One of the most surprising discoveries of Thorn’s research is the lack inclusion of men throughout the pregnancy and their woundedness when the pregnancy was aborted.
“All of the attention is on the woman. But in terms of biology, it really isn’t,” she said. “Fathers have biological changes about four weeks before the mom even knows she’s pregnant, by scent. He is connected with her in a very real way. We know men undergo physiological changes during the pregnancy. Everybody sort of discards that because we’re an abortion culture. It’s all about the woman, but he is part of this whole biology of bonding. I don’t recall when I came upon the research, but I did have knowledge of how men were touched by pregnancies because there were a couple of friends of mine who were the poster board for good fathers, and they were deeply touched by their wife’s pregnancies.”

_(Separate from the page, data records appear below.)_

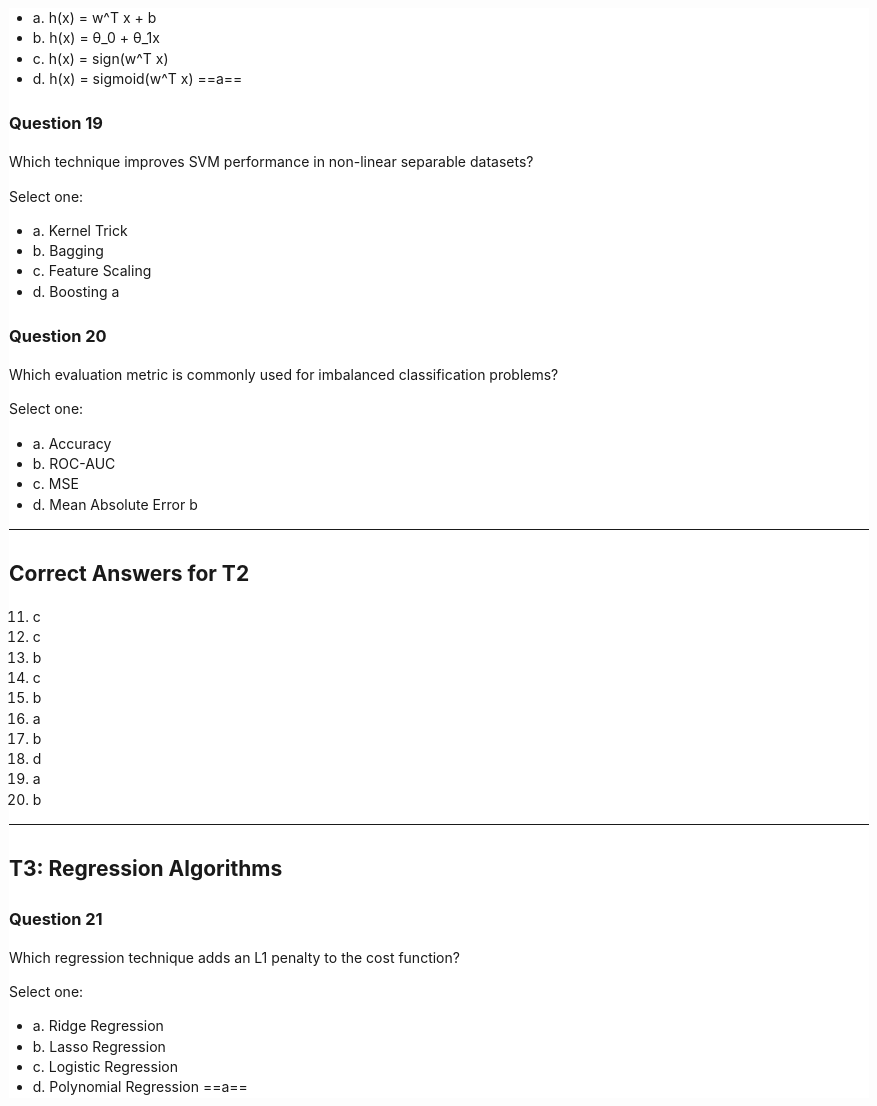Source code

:- a. h(x) = w^T x + b
- b. h(x) = θ_0 + θ_1x
- c. h(x) = sign(w^T x)
- d. h(x) = sigmoid(w^T x)
==a==
### Question 19

Which technique improves SVM performance in non-linear separable datasets?

Select one:

- a. Kernel Trick
- b. Bagging
- c. Feature Scaling
- d. Boosting
a
### Question 20

Which evaluation metric is commonly used for imbalanced classification problems?

Select one:

- a. Accuracy
- b. ROC-AUC
- c. MSE
- d. Mean Absolute Error
b
---

## Correct Answers for T2

11. c
12. c
13. b
14. c
15. b
16. a
17. b
18. d
19. a
20. b

---

## T3: Regression Algorithms

### Question 21

Which regression technique adds an L1 penalty to the cost function?

Select one:

- a. Ridge Regression
- b. Lasso Regression
- c. Logistic Regression
- d. Polynomial Regression
==a==
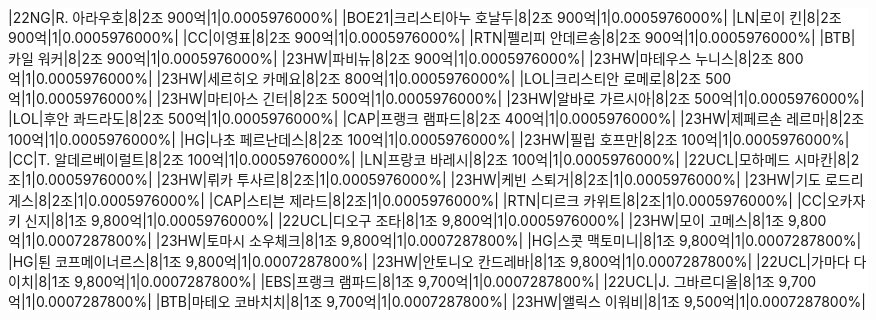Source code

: |22NG|R. 아라우호|8|2조 900억|1|0.0005976000%|
|BOE21|크리스티아누 호날두|8|2조 900억|1|0.0005976000%|
|LN|로이 킨|8|2조 900억|1|0.0005976000%|
|CC|이영표|8|2조 900억|1|0.0005976000%|
|RTN|펠리피 안데르송|8|2조 900억|1|0.0005976000%|
|BTB|카일 워커|8|2조 900억|1|0.0005976000%|
|23HW|파비뉴|8|2조 900억|1|0.0005976000%|
|23HW|마테우스 누니스|8|2조 800억|1|0.0005976000%|
|23HW|세르히오 카메요|8|2조 800억|1|0.0005976000%|
|LOL|크리스티안 로메로|8|2조 500억|1|0.0005976000%|
|23HW|마티아스 긴터|8|2조 500억|1|0.0005976000%|
|23HW|알바로 가르시아|8|2조 500억|1|0.0005976000%|
|LOL|후안 콰드라도|8|2조 500억|1|0.0005976000%|
|CAP|프랭크 램파드|8|2조 400억|1|0.0005976000%|
|23HW|제페르손 레르마|8|2조 100억|1|0.0005976000%|
|HG|나초 페르난데스|8|2조 100억|1|0.0005976000%|
|23HW|필립 호프만|8|2조 100억|1|0.0005976000%|
|CC|T. 알데르베이럴트|8|2조 100억|1|0.0005976000%|
|LN|프랑코 바레시|8|2조 100억|1|0.0005976000%|
|22UCL|모하메드 시마칸|8|2조|1|0.0005976000%|
|23HW|뤼카 투사르|8|2조|1|0.0005976000%|
|23HW|케빈 스퇴거|8|2조|1|0.0005976000%|
|23HW|기도 로드리게스|8|2조|1|0.0005976000%|
|CAP|스티븐 제라드|8|2조|1|0.0005976000%|
|RTN|디르크 카위트|8|2조|1|0.0005976000%|
|CC|오카자키 신지|8|1조 9,800억|1|0.0005976000%|
|22UCL|디오구 조타|8|1조 9,800억|1|0.0005976000%|
|23HW|모이 고메스|8|1조 9,800억|1|0.0007287800%|
|23HW|토마시 소우체크|8|1조 9,800억|1|0.0007287800%|
|HG|스콧 맥토미니|8|1조 9,800억|1|0.0007287800%|
|HG|퇸 코프메이너르스|8|1조 9,800억|1|0.0007287800%|
|23HW|안토니오 칸드레바|8|1조 9,800억|1|0.0007287800%|
|22UCL|가마다 다이치|8|1조 9,800억|1|0.0007287800%|
|EBS|프랭크 램파드|8|1조 9,700억|1|0.0007287800%|
|22UCL|J. 그바르디올|8|1조 9,700억|1|0.0007287800%|
|BTB|마테오 코바치치|8|1조 9,700억|1|0.0007287800%|
|23HW|앨릭스 이워비|8|1조 9,500억|1|0.0007287800%|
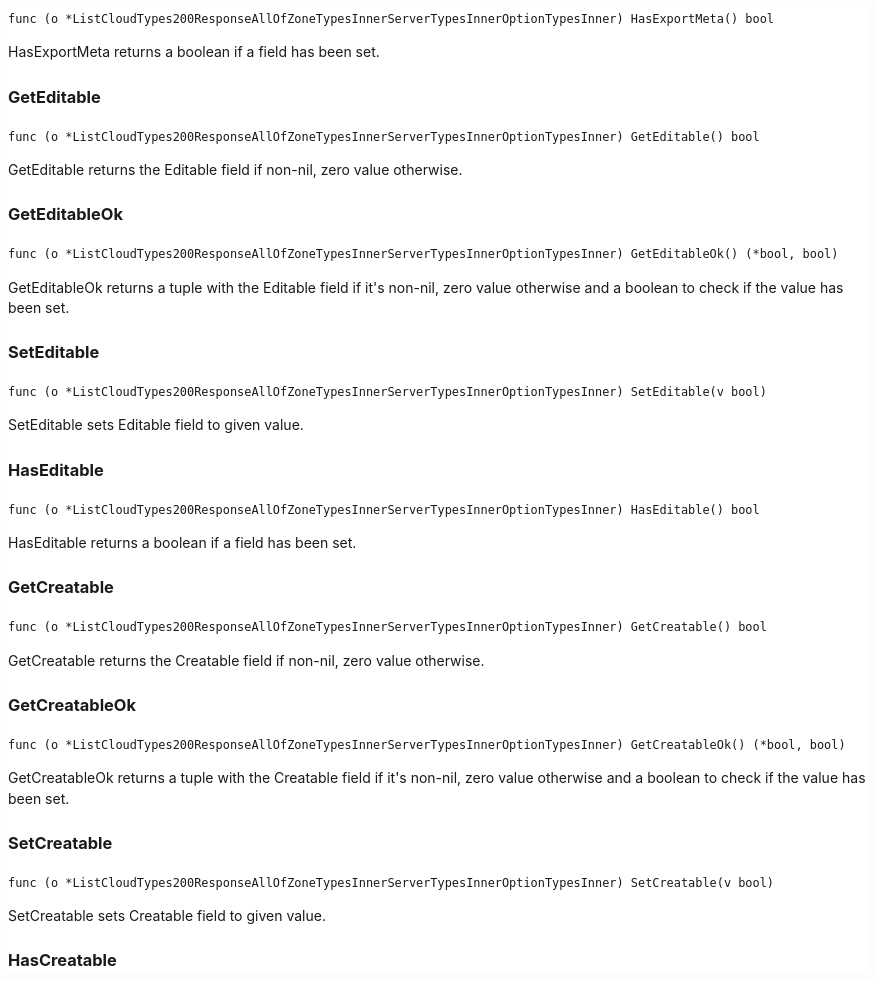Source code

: `func (o *ListCloudTypes200ResponseAllOfZoneTypesInnerServerTypesInnerOptionTypesInner) HasExportMeta() bool`

HasExportMeta returns a boolean if a field has been set.

### GetEditable

`func (o *ListCloudTypes200ResponseAllOfZoneTypesInnerServerTypesInnerOptionTypesInner) GetEditable() bool`

GetEditable returns the Editable field if non-nil, zero value otherwise.

### GetEditableOk

`func (o *ListCloudTypes200ResponseAllOfZoneTypesInnerServerTypesInnerOptionTypesInner) GetEditableOk() (*bool, bool)`

GetEditableOk returns a tuple with the Editable field if it's non-nil, zero value otherwise
and a boolean to check if the value has been set.

### SetEditable

`func (o *ListCloudTypes200ResponseAllOfZoneTypesInnerServerTypesInnerOptionTypesInner) SetEditable(v bool)`

SetEditable sets Editable field to given value.

### HasEditable

`func (o *ListCloudTypes200ResponseAllOfZoneTypesInnerServerTypesInnerOptionTypesInner) HasEditable() bool`

HasEditable returns a boolean if a field has been set.

### GetCreatable

`func (o *ListCloudTypes200ResponseAllOfZoneTypesInnerServerTypesInnerOptionTypesInner) GetCreatable() bool`

GetCreatable returns the Creatable field if non-nil, zero value otherwise.

### GetCreatableOk

`func (o *ListCloudTypes200ResponseAllOfZoneTypesInnerServerTypesInnerOptionTypesInner) GetCreatableOk() (*bool, bool)`

GetCreatableOk returns a tuple with the Creatable field if it's non-nil, zero value otherwise
and a boolean to check if the value has been set.

### SetCreatable

`func (o *ListCloudTypes200ResponseAllOfZoneTypesInnerServerTypesInnerOptionTypesInner) SetCreatable(v bool)`

SetCreatable sets Creatable field to given value.

### HasCreatable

With the emphasis from the Trump administration on the sanctity for the unborn, Thorne thinks that it is possible we might witness the overturning of Roe v. Wade in the near future.
“I am seeing more people who are adamantly pro-life, and I don’t even know how to say this, but they are determined to make a change and I think they are willing to do what needs to be done to overturn Roe v. Wade,” she said “I’m not sure if it will be done completely at one time as that all depends upon the courts, but I do think there will be a sort of eating away at it. If you look at it now, we have states that have abortions legal for all nine months and beyond, and then we have other states who have cut back on it almost entirely. For a long time, there was nothing going on but clearly people are not just accepting this as the law of the land.”
One area Thorn hopes to see grow is the emphasis on healing men from the wounds of abortion; men such as Jason Jones, who experienced the loss of his own child through a forced abortion. She has worked with him over the years and has an active ministry for helping men deal with the physiological and psychological wounds from losing a child.
“The average person doesn’t realize the man’s chemistry changes when the woman is pregnant, just as hers does, and they both carry the DNA of their child for life. If they have lost more than one child to abortion or miscarriage, it can be overwhelming to carry the cells from all of those deceased children,” she said. “The men get very angry and there are murder-suicides related to abortion – that kind of rage is very strong. I have run into fathers who have lost two, three or four children and not always with the same woman. There is a sense of overwhelming loss for so many children.”
Thorn, 71, plans to take a year off and then hopefully focus on getting a book published that she has just been working on. She and Bill plan to visit their children and 17 grandchildren located in Colorado, Minneapolis and Nebraska when they can, as well as do some overseas travel once the borders open and it is more conducive to travel.
“We are also blessed in that one of Bill’s brothers has a cabin in northern Wisconsin that he bought. He is a priest and, before that, he was involved in all kinds of things around the world; so he always lived with us when he came home,” she said. “He’s very bonded with our kids and they to him, so he bought this cabin that’s got four bedrooms and we enjoy getting together and just having fun. There’s room for everyone, a fireplace and a huge lot with nobody nearby, so we can watch the kids before they fall in the water. It’s a blessing for all of us to be together.”